ゲームの中ではファンクラブの子達なんてただの有象無象、それくらいの扱いだった筈だけど、彼もどこかで何か気持ちの変化があったのだろうか。
「これでも意外と君にも感謝してるんだよ」
「……なんで?」
机にあざとく頬杖をついて信じられないことを口にするアニに私は率直に疑問をぶつけていた。
感謝してとか、そういうこと言うキャラだったっけこの人。
「ボク独りだったら出来ない体験を教えてくれたから、楽しければ誰がどうなろうとどう思われようとなんだってよかったはずなのに、気付いたらこの学校に未練なんて残してる」
「……」
私は黙ってアニの弁舌に耳を傾ける。
作中でアニはユーリにたいして君だけが心残りだと言って卒業していくけど、この世界ではどうやらそれだけが理由ではなくなっているようだった。

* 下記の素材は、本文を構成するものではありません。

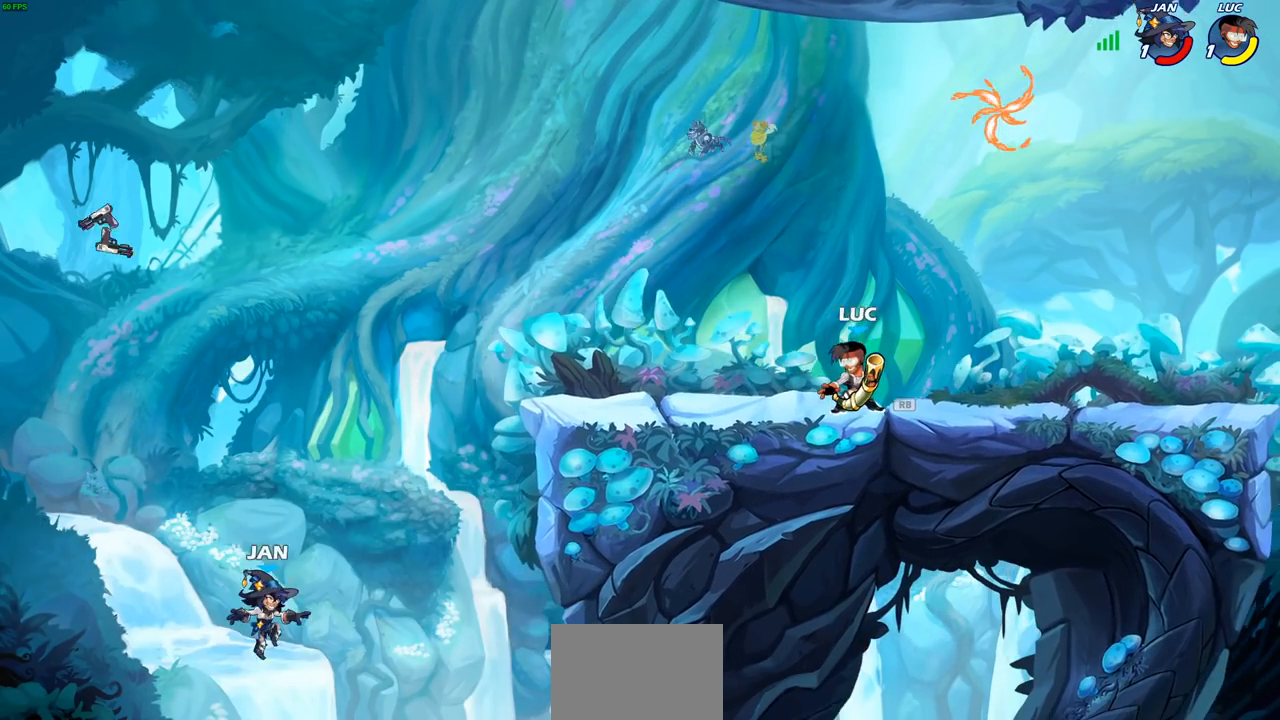
{"buttons": ["R1", "R2"], "left_stick": "down-left", "right_stick": "center", "events": [[67, "R2", "down"], [217, "R2", "up"], [333, "SQUARE", "down"], [417, "SQUARE", "up"], [433, "left_stick", "down-left"], [467, "R1", "down"], [467, "R2", "down"]]}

「気付いてるか知らないけど、口にして伝えないと伝わらないことって意外と沢山あるんだよ」
そしてやっぱりというか、最後の台詞はみんながみんな同じことを言う。
私が一言セリムに言えば良いだけなんてことは分かっているのに。
言えないという事実も。
「……それは、分かってる、アベルにも言われたわ、分かってるけど、私がそれを言えるわけ――」
「言えるに決まってるじゃん」
「えっ……」
他のみんなはそれを言えば黙るか同意するかのどちらかだった。
でもアニは違って、すぱりと言いきられてしまった私は間の抜けた声を漏らす。
そしてそんな私を無視してアニは続ける。
「ボクからすれば君は自分の気持ちをしっかり言葉にして伝えられる人だ、ユーリやシグナには出来てセリムに出来ないわけがない、ただ君自身が関係を壊すのを怖がって出来ないって逃げてるだけ」
「っ……」
アニが珍しく真剣な瞳で並べた台詞に私は小さく息を飲む。
それはアニの言葉が的をしっかりと射ていたからに他ならなかった。
確かに私は自分の気持ちを言葉にするのは得意じゃない、それは間違えようのない事実で、でも今まで追い込まれればシグナに暴言を吐けたし、ユーリが危険に巻き込まれた時には自分の意思を貫き通して沢山の人を巻き込んだ。
今回だってこれからのことを考えればそれなりに重要な件で、それなのに一度適当に流されたからってセリムとちゃんと自分の気持ちを伝えて話し合いをしようとしないのは、ずっと味方でいてくれた最強の幼馴染みとの関係を崩したくないから。
私の元の性格から考えればあまりにも保守的な行動だった。
それは多分、ゲームのシナリオがセリムという異分子を排除しようとしていることを感じ取ったせいもある。
ここでゲームに逆らって無理やりセリムを残せば、その後さらに大きな反動が待っているかもしれない。
それもまぁ、考えれば保守的すぎるって話だけど。
「それにボクみたいな奴がこうして君にもファンクラブの子達にも本心を伝えられたのに、君が出来ないわけないでしょ? ね、オバサン」
そしてアニは最後にそんな似合わない自虐を添えてから、片目をパチリと瞑って見せる。
多分ファンクラブの子達はこういう行動に心を奪われるんだろうなって感じのそれ。
まぁ私にはユーリがいるからその行動自体は全然刺さらないんだけど、言葉はしっかりと私の心に刺さっていた。
「……はぁー、まさかあなたに発破かけられるなんてね」
私は今日一番のため息を吐くと早々に紙面配りを再開する。
そうと決まれば速攻で動く、そのほうがずっと私らしい。
「卒業前に出来ることはやっておかないと、ボクがここにいたってみんなの記憶にちゃんと残さなきゃ意味がないでしょ?」
「……この借りはいずれ返すわ」
そんな私を見てからからと笑うアニに私はそんな言葉を返す。
何を話そうとアニが恋のライバルである事実は変わらない、だから、借りっぱなしは性に合わない。
「楽しみに待ってるね、オバサン」
「あんたとそんなに年齢違わないから、むしろ年上でしょ」
私はその日、初めてアニのオバサン弄りに突っ込みを入れた。
前世含めれば確かにオバサンだけど今は違う、上級生にオバサン呼ばわりされっぱなしでさっさと学校外に逃げられるのは気に入らない。
「えー、そうだっけ?」
そしてアニは、いつも通りのあざとい瞳でそう言って笑った。